I'd like to fold a protein in Rosetta which is known to be a long helix bundle. It is a homo-trimer, so I'm using the fold-and-dock method with symmetry. I started from the main/demos/public/symmetry_examples/fold-and-dock/ example and made some changes for my protein (fasta, fragments etc).

This basically works in that it produces symmetric structures, and they are mostly helixes, but they tend to be fairly globular - the helixes fold over on themselves to form a sort of big ball. From what is known about the structure, the helixes should not fold over - they are expected to coil around each other, and may have some (small) loops, but the overall shape is extended not globular.
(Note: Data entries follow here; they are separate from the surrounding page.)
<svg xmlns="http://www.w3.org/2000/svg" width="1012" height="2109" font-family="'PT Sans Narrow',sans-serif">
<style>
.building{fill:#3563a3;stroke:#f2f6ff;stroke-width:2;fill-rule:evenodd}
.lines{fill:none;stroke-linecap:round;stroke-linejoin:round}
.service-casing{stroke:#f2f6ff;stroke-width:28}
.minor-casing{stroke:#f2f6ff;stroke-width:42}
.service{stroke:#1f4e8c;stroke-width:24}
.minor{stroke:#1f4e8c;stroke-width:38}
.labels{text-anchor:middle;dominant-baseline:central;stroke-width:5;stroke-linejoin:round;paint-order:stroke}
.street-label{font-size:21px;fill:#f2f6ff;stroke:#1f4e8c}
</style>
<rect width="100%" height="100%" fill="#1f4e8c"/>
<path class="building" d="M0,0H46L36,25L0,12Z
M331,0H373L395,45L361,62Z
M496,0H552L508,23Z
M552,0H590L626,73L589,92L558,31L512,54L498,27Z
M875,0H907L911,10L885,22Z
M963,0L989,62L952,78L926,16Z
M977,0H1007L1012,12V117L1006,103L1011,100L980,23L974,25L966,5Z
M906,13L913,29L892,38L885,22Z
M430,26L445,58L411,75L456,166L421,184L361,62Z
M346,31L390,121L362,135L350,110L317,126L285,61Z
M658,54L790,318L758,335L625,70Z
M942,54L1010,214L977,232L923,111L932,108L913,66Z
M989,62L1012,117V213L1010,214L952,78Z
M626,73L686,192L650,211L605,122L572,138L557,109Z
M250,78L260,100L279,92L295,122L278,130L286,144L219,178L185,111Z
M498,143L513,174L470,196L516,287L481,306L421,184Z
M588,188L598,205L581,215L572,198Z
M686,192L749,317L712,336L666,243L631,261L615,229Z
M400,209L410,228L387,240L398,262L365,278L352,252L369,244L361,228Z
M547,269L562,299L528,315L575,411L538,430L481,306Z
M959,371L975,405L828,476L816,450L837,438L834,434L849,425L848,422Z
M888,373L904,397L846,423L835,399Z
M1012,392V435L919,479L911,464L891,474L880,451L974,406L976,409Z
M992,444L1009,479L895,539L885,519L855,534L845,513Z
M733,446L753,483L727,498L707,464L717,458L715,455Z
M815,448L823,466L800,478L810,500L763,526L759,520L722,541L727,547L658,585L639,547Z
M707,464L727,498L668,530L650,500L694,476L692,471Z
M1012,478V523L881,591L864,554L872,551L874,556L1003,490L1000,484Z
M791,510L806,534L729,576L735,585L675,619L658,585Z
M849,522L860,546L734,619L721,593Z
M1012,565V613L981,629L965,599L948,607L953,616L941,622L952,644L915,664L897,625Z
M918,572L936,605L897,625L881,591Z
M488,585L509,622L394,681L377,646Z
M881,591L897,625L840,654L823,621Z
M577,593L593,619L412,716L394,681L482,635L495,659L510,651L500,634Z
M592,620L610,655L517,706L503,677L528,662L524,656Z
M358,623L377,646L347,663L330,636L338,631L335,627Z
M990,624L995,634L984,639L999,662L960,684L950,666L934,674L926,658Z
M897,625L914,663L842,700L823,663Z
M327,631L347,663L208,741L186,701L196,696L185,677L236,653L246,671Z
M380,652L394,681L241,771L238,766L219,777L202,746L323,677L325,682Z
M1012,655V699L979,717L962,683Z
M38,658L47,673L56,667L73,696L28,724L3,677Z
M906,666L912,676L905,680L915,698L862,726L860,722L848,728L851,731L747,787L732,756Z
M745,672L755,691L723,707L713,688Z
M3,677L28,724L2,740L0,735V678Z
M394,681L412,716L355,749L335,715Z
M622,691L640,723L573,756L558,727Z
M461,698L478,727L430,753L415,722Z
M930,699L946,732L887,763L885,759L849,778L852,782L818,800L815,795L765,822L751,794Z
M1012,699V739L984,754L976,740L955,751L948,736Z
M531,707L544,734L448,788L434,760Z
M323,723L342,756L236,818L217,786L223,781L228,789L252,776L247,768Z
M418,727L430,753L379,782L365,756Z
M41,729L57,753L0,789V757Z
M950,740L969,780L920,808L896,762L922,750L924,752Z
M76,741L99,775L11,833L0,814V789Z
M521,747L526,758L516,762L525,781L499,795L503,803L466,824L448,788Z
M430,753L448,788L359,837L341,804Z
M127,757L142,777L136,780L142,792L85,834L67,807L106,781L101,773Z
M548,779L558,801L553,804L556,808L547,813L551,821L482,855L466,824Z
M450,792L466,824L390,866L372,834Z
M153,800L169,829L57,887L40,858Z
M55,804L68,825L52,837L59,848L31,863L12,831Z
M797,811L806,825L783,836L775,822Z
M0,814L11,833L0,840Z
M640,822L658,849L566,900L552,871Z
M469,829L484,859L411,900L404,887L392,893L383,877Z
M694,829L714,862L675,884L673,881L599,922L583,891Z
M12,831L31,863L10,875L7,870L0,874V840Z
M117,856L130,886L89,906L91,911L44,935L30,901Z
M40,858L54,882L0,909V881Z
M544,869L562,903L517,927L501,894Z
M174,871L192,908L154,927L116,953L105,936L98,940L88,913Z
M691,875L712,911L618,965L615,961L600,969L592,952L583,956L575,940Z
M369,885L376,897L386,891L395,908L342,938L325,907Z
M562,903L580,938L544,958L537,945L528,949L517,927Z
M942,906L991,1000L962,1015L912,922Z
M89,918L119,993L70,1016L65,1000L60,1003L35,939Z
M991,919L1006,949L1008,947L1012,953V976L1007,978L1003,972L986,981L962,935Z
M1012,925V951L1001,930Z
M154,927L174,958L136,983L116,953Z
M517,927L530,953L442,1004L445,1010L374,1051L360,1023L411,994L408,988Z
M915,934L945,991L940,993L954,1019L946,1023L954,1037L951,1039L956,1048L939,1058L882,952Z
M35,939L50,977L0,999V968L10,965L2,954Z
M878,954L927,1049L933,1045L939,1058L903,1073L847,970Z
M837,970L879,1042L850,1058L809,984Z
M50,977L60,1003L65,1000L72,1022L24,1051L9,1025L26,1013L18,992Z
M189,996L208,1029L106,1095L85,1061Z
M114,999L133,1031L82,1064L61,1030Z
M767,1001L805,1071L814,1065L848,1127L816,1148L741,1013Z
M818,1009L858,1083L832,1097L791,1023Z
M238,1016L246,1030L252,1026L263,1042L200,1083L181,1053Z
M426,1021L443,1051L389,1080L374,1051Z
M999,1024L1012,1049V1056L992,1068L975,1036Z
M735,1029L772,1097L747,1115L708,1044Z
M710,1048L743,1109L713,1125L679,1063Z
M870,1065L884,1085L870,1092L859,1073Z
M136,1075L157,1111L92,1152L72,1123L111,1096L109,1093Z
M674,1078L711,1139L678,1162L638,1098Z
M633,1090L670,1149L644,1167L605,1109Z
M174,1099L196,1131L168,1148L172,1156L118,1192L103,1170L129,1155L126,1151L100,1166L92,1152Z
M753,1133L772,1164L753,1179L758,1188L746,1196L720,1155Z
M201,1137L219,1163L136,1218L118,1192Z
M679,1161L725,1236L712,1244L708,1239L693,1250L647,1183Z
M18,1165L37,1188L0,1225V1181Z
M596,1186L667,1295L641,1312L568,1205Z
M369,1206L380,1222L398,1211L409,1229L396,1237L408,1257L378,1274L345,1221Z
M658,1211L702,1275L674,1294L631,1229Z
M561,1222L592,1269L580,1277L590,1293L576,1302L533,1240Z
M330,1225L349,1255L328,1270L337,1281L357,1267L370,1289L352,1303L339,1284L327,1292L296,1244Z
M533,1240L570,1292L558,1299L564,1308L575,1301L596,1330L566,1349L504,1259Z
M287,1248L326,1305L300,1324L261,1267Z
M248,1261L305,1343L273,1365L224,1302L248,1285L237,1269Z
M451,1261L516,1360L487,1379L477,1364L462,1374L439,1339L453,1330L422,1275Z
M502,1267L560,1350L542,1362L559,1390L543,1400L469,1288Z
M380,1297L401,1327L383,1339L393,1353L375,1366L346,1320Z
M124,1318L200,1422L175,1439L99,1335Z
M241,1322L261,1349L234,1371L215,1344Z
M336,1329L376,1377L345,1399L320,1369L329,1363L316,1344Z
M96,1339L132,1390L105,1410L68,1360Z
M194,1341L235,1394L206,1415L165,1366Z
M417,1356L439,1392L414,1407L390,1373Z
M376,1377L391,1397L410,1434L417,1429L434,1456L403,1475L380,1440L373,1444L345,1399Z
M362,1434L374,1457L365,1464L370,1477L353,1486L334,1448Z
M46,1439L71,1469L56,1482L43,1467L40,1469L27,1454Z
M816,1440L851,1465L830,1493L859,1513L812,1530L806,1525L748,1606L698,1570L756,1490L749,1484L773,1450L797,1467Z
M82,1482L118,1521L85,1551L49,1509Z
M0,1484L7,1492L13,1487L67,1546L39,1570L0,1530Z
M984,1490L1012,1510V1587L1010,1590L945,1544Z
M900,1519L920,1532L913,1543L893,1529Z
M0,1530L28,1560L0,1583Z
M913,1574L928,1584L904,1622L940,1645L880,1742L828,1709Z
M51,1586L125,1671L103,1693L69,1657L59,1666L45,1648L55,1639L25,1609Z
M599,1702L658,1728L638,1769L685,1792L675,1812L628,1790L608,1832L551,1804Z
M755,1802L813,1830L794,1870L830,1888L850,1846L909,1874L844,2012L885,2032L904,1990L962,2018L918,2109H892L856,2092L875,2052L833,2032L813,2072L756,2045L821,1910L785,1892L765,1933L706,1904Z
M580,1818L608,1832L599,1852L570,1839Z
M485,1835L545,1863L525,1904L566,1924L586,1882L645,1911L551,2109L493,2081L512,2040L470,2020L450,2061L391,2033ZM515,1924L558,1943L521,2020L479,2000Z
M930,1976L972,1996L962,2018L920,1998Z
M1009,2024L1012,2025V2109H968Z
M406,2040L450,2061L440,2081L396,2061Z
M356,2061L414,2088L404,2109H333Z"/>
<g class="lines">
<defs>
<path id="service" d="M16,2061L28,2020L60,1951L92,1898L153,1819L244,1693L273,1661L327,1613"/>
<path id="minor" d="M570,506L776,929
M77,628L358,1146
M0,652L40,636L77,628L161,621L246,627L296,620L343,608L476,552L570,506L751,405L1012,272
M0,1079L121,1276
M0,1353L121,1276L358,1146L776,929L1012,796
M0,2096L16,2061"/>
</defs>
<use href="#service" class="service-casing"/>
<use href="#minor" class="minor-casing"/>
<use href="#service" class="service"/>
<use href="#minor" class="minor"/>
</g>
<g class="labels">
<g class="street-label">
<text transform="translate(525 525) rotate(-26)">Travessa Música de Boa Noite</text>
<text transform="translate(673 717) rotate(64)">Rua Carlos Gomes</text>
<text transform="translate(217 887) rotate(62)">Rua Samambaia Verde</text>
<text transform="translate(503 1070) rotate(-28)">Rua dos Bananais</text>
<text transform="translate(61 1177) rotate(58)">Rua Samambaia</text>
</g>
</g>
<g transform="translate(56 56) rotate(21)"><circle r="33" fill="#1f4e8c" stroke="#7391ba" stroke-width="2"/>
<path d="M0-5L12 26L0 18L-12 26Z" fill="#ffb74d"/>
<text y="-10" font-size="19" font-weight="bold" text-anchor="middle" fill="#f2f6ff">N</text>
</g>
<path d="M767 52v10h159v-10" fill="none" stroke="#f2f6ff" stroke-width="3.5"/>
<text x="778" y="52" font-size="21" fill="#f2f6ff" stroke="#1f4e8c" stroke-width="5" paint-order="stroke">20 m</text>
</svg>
How do I restrict Rosetta to only consider extended conformations during docking?

I looked at constraints in the Rosetta docs, and tried creating input_files/constraints.cst like this:

AtomPair CA 1A CA 63A FADE 50 1000 20 -100 100
AtomPair CA 1B CA 63B FADE 50 1000 20 -100 100
AtomPair CA 1C CA 63C FADE 50 1000 20 -100 100

(this is intended to add a penalty if the distance between first and last CA atom on each chain is less than 50 Angstroms)

I also added to inputs/fold-and-dock-flags:

-constraints:cst_fa_file ./input_files/constraints.cst
-constraints:cst_fa_weight 2.0

However, this appears to have no effect, and the resulting structures certainly bring the first and last residues closer than 50 A. Why are the constraints not working?

Also, is this a good constraints strategy to "stretch out" the protein?